We determined the effects of OPN siRNA and irradiation on the migration rate of MDA-MB-231 cells with the Boyden chamber assay and scratch assay. Cells transfected with siRNA targeting OPN showed reduced migration rates compared to control cells (control and nonsense siRNA). Transfection with Mix resulted in a decreased migration rate to 40% (p = 0.09), whereas the migration rate of cells transfected with OpnS was less than 62% (p = 0.15) compared to the migration rate of cells treated with control siRNA (Fig. 2B.). Similarly, we found a reduced migration rate after transfection with OPN siRNA using the scratch assay (Fig. 2A.). Furthermore, we demonstrated that irradiation at 2 Gy to 6 Gy had no effect on the migration rate (data not shown). However, combination of OPN siRNA transfection and irradiation at 2 Gy resulted in a significant inhibition of migration. After incubation with Mix and 2 Gy irradiation, migration was reduced to 32% (p = 0.03). Additionally, transfection with OpnS and irradiation at 2 Gy attenuated the migration rate to 40% (p = 0.03). Using Western blot analysis, we examined PARP cleavage as an indicator for the induction of apoptosis. However, 24 h after incubation with OPN siRNA, we could not detect any PARP cleavage products using Mix or OpnS. Moreover, Fig. 3A. shows a distinctive accumulation of the PARP cleavage product (89 kDa) 72 h after transfection with siRNA OpnS. However, only OpnS, not Mix, induced apoptosis (Fig. 3A. and 3B.). In addition, we examined the morphology of the cell nuclei to quantify the rate of apoptosis by the use of DAPI staining. The results observed in Western blot analyses were supported by the findings of the quantitative assay. After incubation with OpnS, the apoptosis rate increased from 0.3% to 1.7% (p = 0.04), whereas transfection with Mix had no effect on apoptosis. We found that irradiation alone at 2 Gy did not significantly increase apoptosis in MDA-MB-231 cells (Fig. 3B.). Nevertheless, the combination of OpnS and irradiation at 2 Gy resulted in a significant increase in apoptosis rate to 4% (p = 0.0001). In contrast to that, incubation with Mix and irradiation at 2 Gy had no effect on apoptosis.
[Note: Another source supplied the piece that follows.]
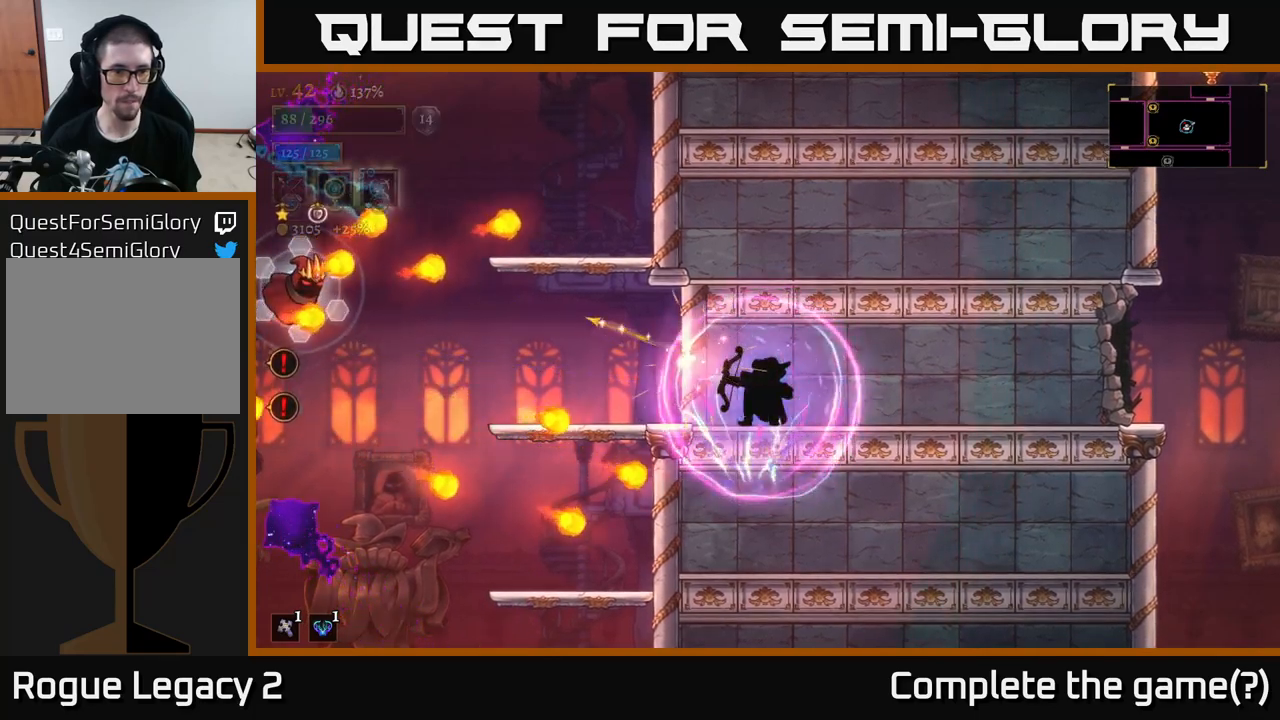
{"buttons": [], "left_stick": "left", "right_stick": "center", "events": [[150, "left_stick", "center"], [284, "left_stick", "left"]]}
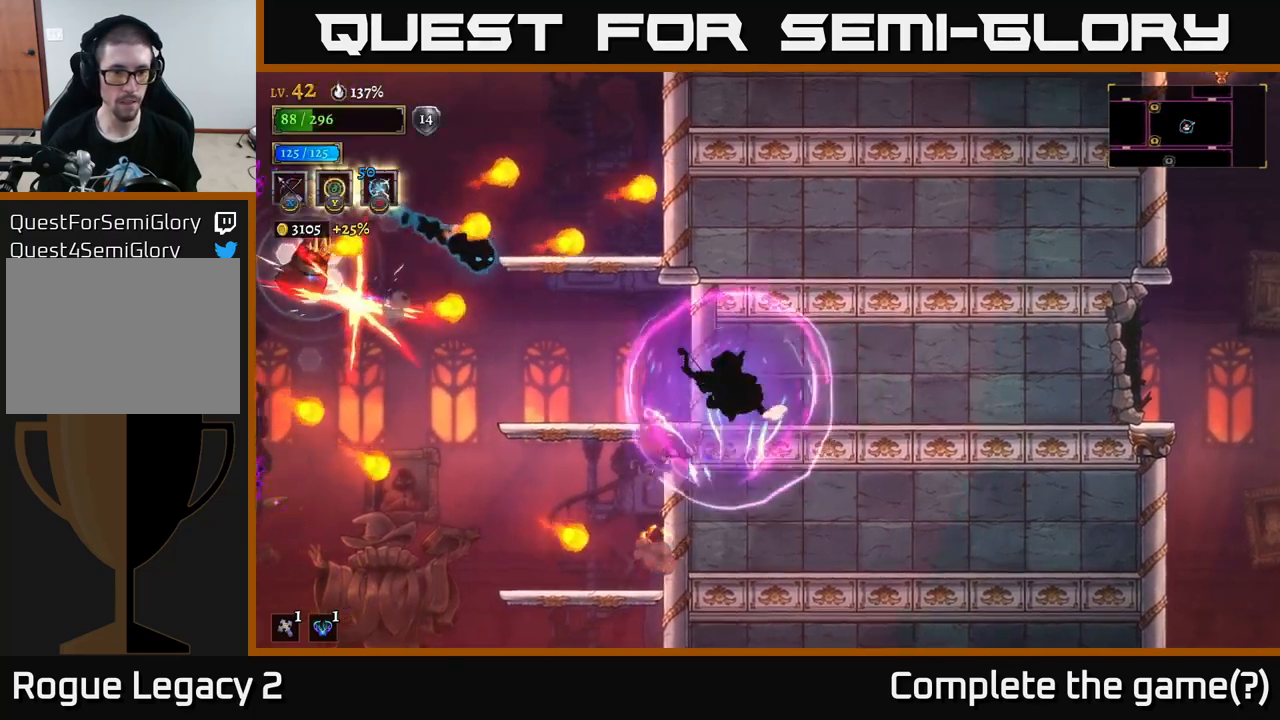
{"buttons": ["X"], "left_stick": "up-left", "right_stick": "center", "events": [[100, "left_stick", "center"], [367, "X", "down"], [384, "left_stick", "up-left"]]}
We demonstrated that incubation with siRNA OpnS is more effective to reduce the clonogenic survival of MDA-MB-231 cells than incubation with siRNA Mix. In particular, we found that transfection with OpnS significantly decreased the clonogenic survival to 42% (p = 0.008) (Fig. 4A.). In contrast, transfection with Mix was ineffective at reducing the clonogenic survival (82%) (p = 0.4).

Irradiation of MDA-MB-231 cells at 2 Gy reduced the clonogenic survival to 60% (SF₂ = 0.60) (data not shown). The combination of treatment with OpnS siRNA and irradiation also reduced the clonogenic survival as compared to single siRNA treatment. Incubation with OpnS, and additional irradiation at 2 Gy significantly decreased the clonogenic survival to 30% (p < 0.001). Furthermore, with higher irradiation dose transfection with OpnS resulted in a weak radiosensitization with a DMF₁₀ of 1.1 and an enhancement factor of 1.5 at 6 Gy (p = 0.09) (Fig. 4B.).